To create these culturally adapted variants for Haiti, Moldova, Pakistan, Solomon Islands, Somalia, and Suriname, researchers systematically replaced cultural entities such as names, foods, and places in 1,198 GSM8K questions, while preserving all mathematical operations and numerical values. A quantitative error analysis of 18,887 instances reveals that cultural adaptation significantly affects broader reasoning patterns, with mathematical reasoning errors comprising 54.7% and calculation errors 34.5% of overall failures.
Key Findings
- Performance Variations: The study found that the performance of LLMs varied significantly depending on the cultural context of the mathematical problems presented. This variation highlights a crucial aspect of how LLMs interpret and process information based on cultural familiarity.

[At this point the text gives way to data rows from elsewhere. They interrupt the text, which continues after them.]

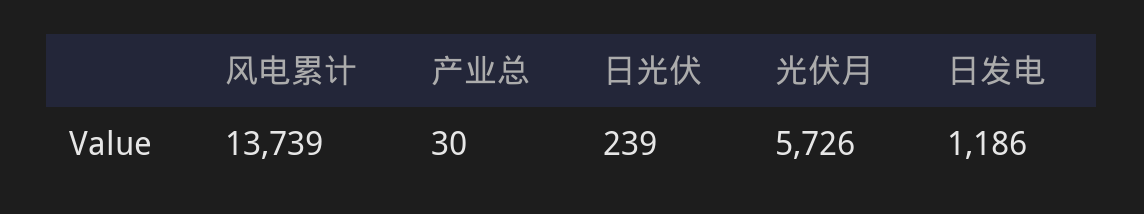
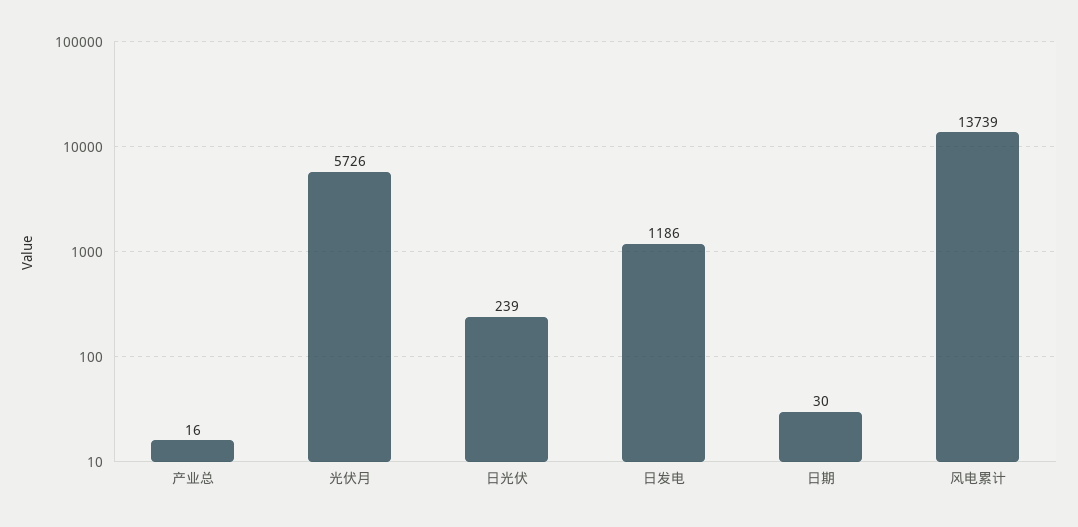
  {
    "风电累计": 13739,
-   "产业总": 30,
+   "产业总": 16,
    "日光伏": 239,
    "光伏月": 5726,
-   "日发电": 1186
+   "日发电": 1186,
+   "日期": 30
  }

- Impact of Cultural Context: The accuracy of LLMs decreased when mathematical problems were framed in culturally unfamiliar contexts, suggesting that cultural nuances play a vital role in problem-solving scenarios.
- Specific Model Performance: Mistral Saba, surprisingly, outperformed some larger models when tackling Pakistan-adapted problems. This performance boost is attributed to the model’s exposure to Middle Eastern and South Asian training data, indicating that cultural familiarity can enhance performance.
- Need for Diverse Training Data: The findings underscore the necessity for a more diverse training dataset to ensure that LLMs can provide robust performance across various global contexts. Without such diversity, the efficacy of LLMs in real-world applications may be compromised.
Conclusion
This study highlights a significant gap in the current understanding of LLM capabilities, particularly regarding their mathematical reasoning in culturally diverse settings. The research calls for a reevaluation of training methodologies to incorporate a wider array of cultural contexts, which could lead to improved accuracy and reliability of LLMs in global applications. As LLMs continue to evolve, addressing these cultural sensitivities will be crucial for their successful integration into varied societal frameworks.